> [Saved data entries]
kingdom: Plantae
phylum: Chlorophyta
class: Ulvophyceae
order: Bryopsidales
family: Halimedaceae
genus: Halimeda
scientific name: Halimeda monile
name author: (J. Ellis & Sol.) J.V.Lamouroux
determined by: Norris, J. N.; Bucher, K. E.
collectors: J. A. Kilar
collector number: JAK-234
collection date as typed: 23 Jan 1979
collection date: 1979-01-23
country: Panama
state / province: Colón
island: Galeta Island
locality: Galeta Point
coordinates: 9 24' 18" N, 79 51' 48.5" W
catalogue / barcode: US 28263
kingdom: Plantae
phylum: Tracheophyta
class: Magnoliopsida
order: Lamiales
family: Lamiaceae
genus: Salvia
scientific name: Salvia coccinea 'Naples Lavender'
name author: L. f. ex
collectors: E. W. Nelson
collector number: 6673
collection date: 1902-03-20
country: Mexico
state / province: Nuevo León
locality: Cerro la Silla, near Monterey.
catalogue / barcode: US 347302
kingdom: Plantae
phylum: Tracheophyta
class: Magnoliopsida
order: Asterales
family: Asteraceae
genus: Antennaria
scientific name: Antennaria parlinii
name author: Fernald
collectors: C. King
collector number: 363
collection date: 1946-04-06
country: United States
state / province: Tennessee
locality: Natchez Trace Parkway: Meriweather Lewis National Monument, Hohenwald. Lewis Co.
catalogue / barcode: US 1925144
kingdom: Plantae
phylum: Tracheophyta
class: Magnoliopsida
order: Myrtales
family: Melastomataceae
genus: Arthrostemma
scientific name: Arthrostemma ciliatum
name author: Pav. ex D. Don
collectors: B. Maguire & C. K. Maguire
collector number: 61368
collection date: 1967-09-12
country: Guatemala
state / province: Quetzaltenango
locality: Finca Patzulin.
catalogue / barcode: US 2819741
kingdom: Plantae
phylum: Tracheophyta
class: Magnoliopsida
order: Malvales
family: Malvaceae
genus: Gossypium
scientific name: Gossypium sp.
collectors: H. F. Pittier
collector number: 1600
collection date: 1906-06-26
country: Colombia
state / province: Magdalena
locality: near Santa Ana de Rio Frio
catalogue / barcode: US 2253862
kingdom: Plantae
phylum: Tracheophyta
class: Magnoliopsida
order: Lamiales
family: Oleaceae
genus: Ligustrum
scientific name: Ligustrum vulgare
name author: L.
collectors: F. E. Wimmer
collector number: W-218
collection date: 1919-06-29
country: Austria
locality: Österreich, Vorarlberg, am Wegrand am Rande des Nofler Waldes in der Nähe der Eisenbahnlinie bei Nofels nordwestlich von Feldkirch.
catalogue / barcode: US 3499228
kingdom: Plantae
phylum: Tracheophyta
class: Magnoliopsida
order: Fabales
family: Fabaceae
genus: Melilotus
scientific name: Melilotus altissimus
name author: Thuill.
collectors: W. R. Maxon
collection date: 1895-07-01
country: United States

> [DIRECTION]
Rewrite all the entries above with every "collectors" changed to "collected by" and nothing else altered.

> [THE COMPLETED TASK]
kingdom: Plantae
phylum: Chlorophyta
class: Ulvophyceae
order: Bryopsidales
family: Halimedaceae
genus: Halimeda
scientific name: Halimeda monile
name author: (J. Ellis & Sol.) J.V.Lamouroux
determined by: Norris, J. N.; Bucher, K. E.
collected by: J. A. Kilar
collector number: JAK-234
collection date as typed: 23 Jan 1979
collection date: 1979-01-23
country: Panama
state / province: Colón
island: Galeta Island
locality: Galeta Point
coordinates: 9 24' 18" N, 79 51' 48.5" W
catalogue / barcode: US 28263
kingdom: Plantae
phylum: Tracheophyta
class: Magnoliopsida
order: Lamiales
family: Lamiaceae
genus: Salvia
scientific name: Salvia coccinea 'Naples Lavender'
name author: L. f. ex
collected by: E. W. Nelson
collector number: 6673
collection date: 1902-03-20
country: Mexico
state / province: Nuevo León
locality: Cerro la Silla, near Monterey.
catalogue / barcode: US 347302
kingdom: Plantae
phylum: Tracheophyta
class: Magnoliopsida
order: Asterales
family: Asteraceae
genus: Antennaria
scientific name: Antennaria parlinii
name author: Fernald
collected by: C. King
collector number: 363
collection date: 1946-04-06
country: United States
state / province: Tennessee
locality: Natchez Trace Parkway: Meriweather Lewis National Monument, Hohenwald. Lewis Co.
catalogue / barcode: US 1925144
kingdom: Plantae
phylum: Tracheophyta
class: Magnoliopsida
order: Myrtales
family: Melastomataceae
genus: Arthrostemma
scientific name: Arthrostemma ciliatum
name author: Pav. ex D. Don
collected by: B. Maguire & C. K. Maguire
collector number: 61368
collection date: 1967-09-12
country: Guatemala
state / province: Quetzaltenango
locality: Finca Patzulin.
catalogue / barcode: US 2819741
kingdom: Plantae
phylum: Tracheophyta
class: Magnoliopsida
order: Malvales
family: Malvaceae
genus: Gossypium
scientific name: Gossypium sp.
collected by: H. F. Pittier
collector number: 1600
collection date: 1906-06-26
country: Colombia
state / province: Magdalena
locality: near Santa Ana de Rio Frio
catalogue / barcode: US 2253862
kingdom: Plantae
phylum: Tracheophyta
class: Magnoliopsida
order: Lamiales
family: Oleaceae
genus: Ligustrum
scientific name: Ligustrum vulgare
name author: L.
collected by: F. E. Wimmer
collector number: W-218
collection date: 1919-06-29
country: Austria
locality: Österreich, Vorarlberg, am Wegrand am Rande des Nofler Waldes in der Nähe der Eisenbahnlinie bei Nofels nordwestlich von Feldkirch.
catalogue / barcode: US 3499228
kingdom: Plantae
phylum: Tracheophyta
class: Magnoliopsida
order: Fabales
family: Fabaceae
genus: Melilotus
scientific name: Melilotus altissimus
name author: Thuill.
collected by: W. R. Maxon
collection date: 1895-07-01
country: United States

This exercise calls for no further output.